Design files in text formats
────────────────

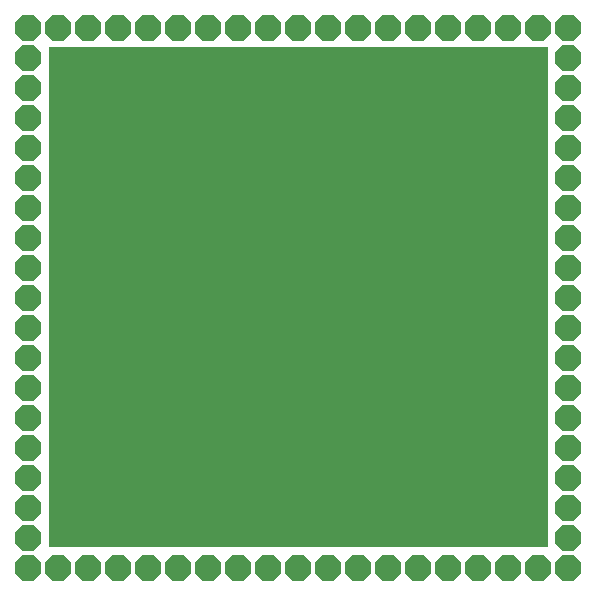
<source format=gbs>
G04 Layer_Color=16711935*
%FSLAX44Y44*%
%MOMM*%
G71*
G01*
G75*
%ADD13C,1.6032*%
%ADD14P,2.3847X8X202.5*%
%ADD15P,2.3847X8X112.5*%
G36*
X461000Y39000D02*
X39000Y39000D01*
X39000Y462000D01*
X461000Y462000D01*
X461000Y39000D01*
D02*
G37*
D13*
X315000Y70000D02*
D03*
Y125000D02*
D03*
Y175000D02*
D03*
Y225000D02*
D03*
Y275000D02*
D03*
Y325000D02*
D03*
Y375000D02*
D03*
Y425000D02*
D03*
X175000D02*
D03*
Y375000D02*
D03*
Y325000D02*
D03*
Y275000D02*
D03*
Y225000D02*
D03*
Y175000D02*
D03*
Y125000D02*
D03*
Y75000D02*
D03*
D14*
X453200Y478600D02*
D03*
X46800D02*
D03*
X72200D02*
D03*
X97600D02*
D03*
X123000D02*
D03*
X148400D02*
D03*
X173800D02*
D03*
X199200D02*
D03*
X224600D02*
D03*
X250000D02*
D03*
X275400D02*
D03*
X300800D02*
D03*
X326200D02*
D03*
X351600D02*
D03*
X377000D02*
D03*
X402400D02*
D03*
X427800D02*
D03*
X453200Y21400D02*
D03*
X46800D02*
D03*
X72200D02*
D03*
X97600D02*
D03*
X123000D02*
D03*
X148400D02*
D03*
X173800D02*
D03*
X199200D02*
D03*
X224600D02*
D03*
X250000D02*
D03*
X275400D02*
D03*
X300800D02*
D03*
X326200D02*
D03*
X351600D02*
D03*
X377000D02*
D03*
X402400D02*
D03*
X427800D02*
D03*
D15*
X21400D02*
D03*
Y46800D02*
D03*
Y72200D02*
D03*
Y97600D02*
D03*
Y123000D02*
D03*
Y148400D02*
D03*
Y173800D02*
D03*
Y199200D02*
D03*
Y224600D02*
D03*
Y250000D02*
D03*
Y275400D02*
D03*
Y300800D02*
D03*
Y326200D02*
D03*
Y351600D02*
D03*
Y377000D02*
D03*
Y402400D02*
D03*
Y427800D02*
D03*
Y453200D02*
D03*
Y478600D02*
D03*
X478600Y21400D02*
D03*
Y46800D02*
D03*
Y72200D02*
D03*
Y97600D02*
D03*
Y123000D02*
D03*
Y148400D02*
D03*
Y173800D02*
D03*
Y199200D02*
D03*
Y224600D02*
D03*
Y250000D02*
D03*
Y275400D02*
D03*
Y300800D02*
D03*
Y326200D02*
D03*
Y351600D02*
D03*
Y377000D02*
D03*
Y402400D02*
D03*
Y427800D02*
D03*
Y453200D02*
D03*
Y478600D02*
D03*
M02*

</source>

────────────────

What the task requires = Retype the entries word for word. Omit any images.

Response to this exercise =
<source format=gbs>
G04 Layer_Color=16711935*
%FSLAX44Y44*%
%MOMM*%
G71*
G01*
G75*
%ADD13C,1.6032*%
%ADD14P,2.3847X8X202.5*%
%ADD15P,2.3847X8X112.5*%
G36*
X461000Y39000D02*
X39000Y39000D01*
X39000Y462000D01*
X461000Y462000D01*
X461000Y39000D01*
D02*
G37*
D13*
X315000Y70000D02*
D03*
Y125000D02*
D03*
Y175000D02*
D03*
Y225000D02*
D03*
Y275000D02*
D03*
Y325000D02*
D03*
Y375000D02*
D03*
Y425000D02*
D03*
X175000D02*
D03*
Y375000D02*
D03*
Y325000D02*
D03*
Y275000D02*
D03*
Y225000D02*
D03*
Y175000D02*
D03*
Y125000D02*
D03*
Y75000D02*
D03*
D14*
X453200Y478600D02*
D03*
X46800D02*
D03*
X72200D02*
D03*
X97600D02*
D03*
X123000D02*
D03*
X148400D02*
D03*
X173800D02*
D03*
X199200D02*
D03*
X224600D02*
D03*
X250000D02*
D03*
X275400D02*
D03*
X300800D02*
D03*
X326200D02*
D03*
X351600D02*
D03*
X377000D02*
D03*
X402400D02*
D03*
X427800D02*
D03*
X453200Y21400D02*
D03*
X46800D02*
D03*
X72200D02*
D03*
X97600D02*
D03*
X123000D02*
D03*
X148400D02*
D03*
X173800D02*
D03*
X199200D02*
D03*
X224600D02*
D03*
X250000D02*
D03*
X275400D02*
D03*
X300800D02*
D03*
X326200D02*
D03*
X351600D02*
D03*
X377000D02*
D03*
X402400D02*
D03*
X427800D02*
D03*
D15*
X21400D02*
D03*
Y46800D02*
D03*
Y72200D02*
D03*
Y97600D02*
D03*
Y123000D02*
D03*
Y148400D02*
D03*
Y173800D02*
D03*
Y199200D02*
D03*
Y224600D02*
D03*
Y250000D02*
D03*
Y275400D02*
D03*
Y300800D02*
D03*
Y326200D02*
D03*
Y351600D02*
D03*
Y377000D02*
D03*
Y402400D02*
D03*
Y427800D02*
D03*
Y453200D02*
D03*
Y478600D02*
D03*
X478600Y21400D02*
D03*
Y46800D02*
D03*
Y72200D02*
D03*
Y97600D02*
D03*
Y123000D02*
D03*
Y148400D02*
D03*
Y173800D02*
D03*
Y199200D02*
D03*
Y224600D02*
D03*
Y250000D02*
D03*
Y275400D02*
D03*
Y300800D02*
D03*
Y326200D02*
D03*
Y351600D02*
D03*
Y377000D02*
D03*
Y402400D02*
D03*
Y427800D02*
D03*
Y453200D02*
D03*
Y478600D02*
D03*
M02*

</source>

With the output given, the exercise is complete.